The best footage of the interaction between Zelenskiy and Orban appears here, courtesy of The Guardian newspaper’s very excellent website:
I know it’s possible to lipread conversations caught on CCTV, and of course governments can get access to all CCTV cameras, even privately installed ones, typically because the recordings they capture aren’t adequate encrypted. That’s why some people consider CCTV such an infringement of civil liberties, and why whenever I have my most sensitive conversations in Mos Eisley I turn to look at the lavatory at the end of the bar. The CCTV camera is just above the door, in case you hadn’t noticed. Nevertheless I have never actually seen lipreading software at work. The best commercially available product - and commercial products are typically up to speed with whatever governments are using - is called SRAVI, but apparently it only works from a mobile phone. I’m going to keep fiddling around with it to try to assess what Presidents Zelenskiy and Orban were actually saying to one another, because President Zelenskiy’s official account of their discussion was rather vague. However if anyone else with superior IT skills to me can get this to work, I would love to hear from you. I think we all would.

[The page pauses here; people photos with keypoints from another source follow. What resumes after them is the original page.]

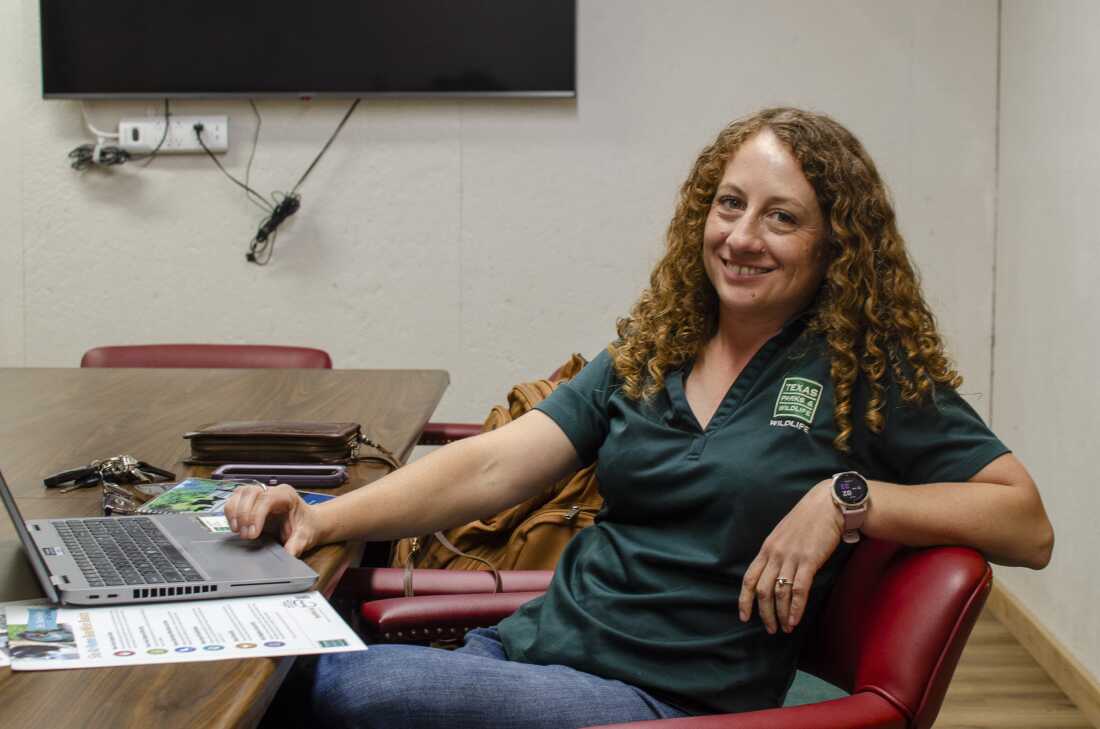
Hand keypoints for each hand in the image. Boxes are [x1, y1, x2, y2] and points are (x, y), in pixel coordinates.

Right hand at [223, 483, 320, 556]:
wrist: (308, 523)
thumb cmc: (307, 526)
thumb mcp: (304, 537)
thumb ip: (296, 546)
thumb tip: (287, 555)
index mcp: (287, 495)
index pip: (266, 499)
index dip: (255, 515)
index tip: (252, 534)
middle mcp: (273, 491)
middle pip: (250, 493)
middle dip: (244, 515)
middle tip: (245, 535)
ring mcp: (261, 493)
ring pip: (240, 493)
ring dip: (234, 512)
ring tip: (238, 531)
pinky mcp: (252, 500)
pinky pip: (235, 499)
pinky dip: (231, 512)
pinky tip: (236, 526)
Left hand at [738, 480, 843, 633]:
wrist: (828, 505)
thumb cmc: (808, 520)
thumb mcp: (784, 535)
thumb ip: (776, 553)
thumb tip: (774, 573)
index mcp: (767, 548)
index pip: (749, 578)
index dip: (744, 600)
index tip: (744, 617)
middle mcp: (775, 554)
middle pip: (762, 590)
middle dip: (764, 613)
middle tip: (770, 628)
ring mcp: (791, 557)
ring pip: (779, 593)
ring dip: (780, 614)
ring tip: (784, 628)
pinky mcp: (809, 561)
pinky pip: (798, 590)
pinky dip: (795, 608)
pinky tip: (794, 620)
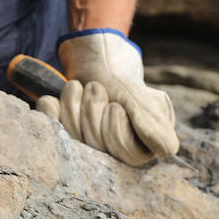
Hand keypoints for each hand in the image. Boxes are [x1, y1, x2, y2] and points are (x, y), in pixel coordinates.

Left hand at [38, 30, 178, 165]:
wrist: (93, 62)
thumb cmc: (120, 80)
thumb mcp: (137, 96)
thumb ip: (151, 121)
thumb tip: (166, 152)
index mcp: (144, 146)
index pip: (129, 156)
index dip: (116, 131)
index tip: (115, 107)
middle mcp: (117, 153)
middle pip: (99, 147)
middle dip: (92, 111)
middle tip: (95, 88)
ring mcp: (89, 147)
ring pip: (74, 140)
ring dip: (74, 105)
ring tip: (79, 87)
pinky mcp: (65, 137)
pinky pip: (52, 131)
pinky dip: (53, 110)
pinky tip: (54, 99)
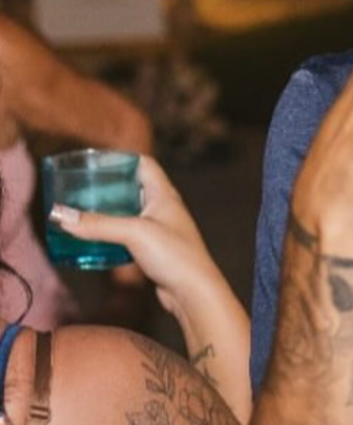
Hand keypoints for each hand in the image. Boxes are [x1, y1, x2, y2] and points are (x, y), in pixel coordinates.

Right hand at [49, 155, 225, 322]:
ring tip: (82, 212)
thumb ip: (98, 224)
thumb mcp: (134, 233)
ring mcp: (160, 228)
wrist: (194, 290)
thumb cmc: (174, 255)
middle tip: (80, 189)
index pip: (144, 164)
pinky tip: (95, 239)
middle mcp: (164, 207)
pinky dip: (112, 232)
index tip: (95, 162)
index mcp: (164, 194)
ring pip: (130, 212)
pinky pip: (129, 234)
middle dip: (108, 187)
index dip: (122, 159)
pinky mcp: (154, 248)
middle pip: (134, 188)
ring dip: (109, 211)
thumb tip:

The best news in an otherwise depressing time is that the IMF has unbuckled US$900 million in structural adjustment funds to keep the Ukrainian economy afloat while the US Congress continues to negotiate improved border security in exchange for the Ukrainian continued financial assistance package being passed in the Senate. This no doubt took place on the personal request of US President Biden to the Managing Director Kristalina Georgieva, herself Bulgarian and who is well aware of the threats of Russian imperialism as her own country suffered from it. Bulgaria is a member of NATO and like all countries bordering the former Soviet Union, Bulgarians are watching events anxiously in Ukraine. They all know that Ukraine cannot fall or the Russian threat to Eastern Europe will be unrelenting and then NATO will be engaged to defend a swathe of its member states. It is far better that Russian imperial aggression is stopped now, in Ukraine, than that it is permitted to continue whereupon the costs of resisting it will become existentially higher. I think everyone in the US Congress, and Mr Orban, understand that, which is why I remain relatively hopeful that a political consensus to provide maximum financial and military support to Ukraine will prevail.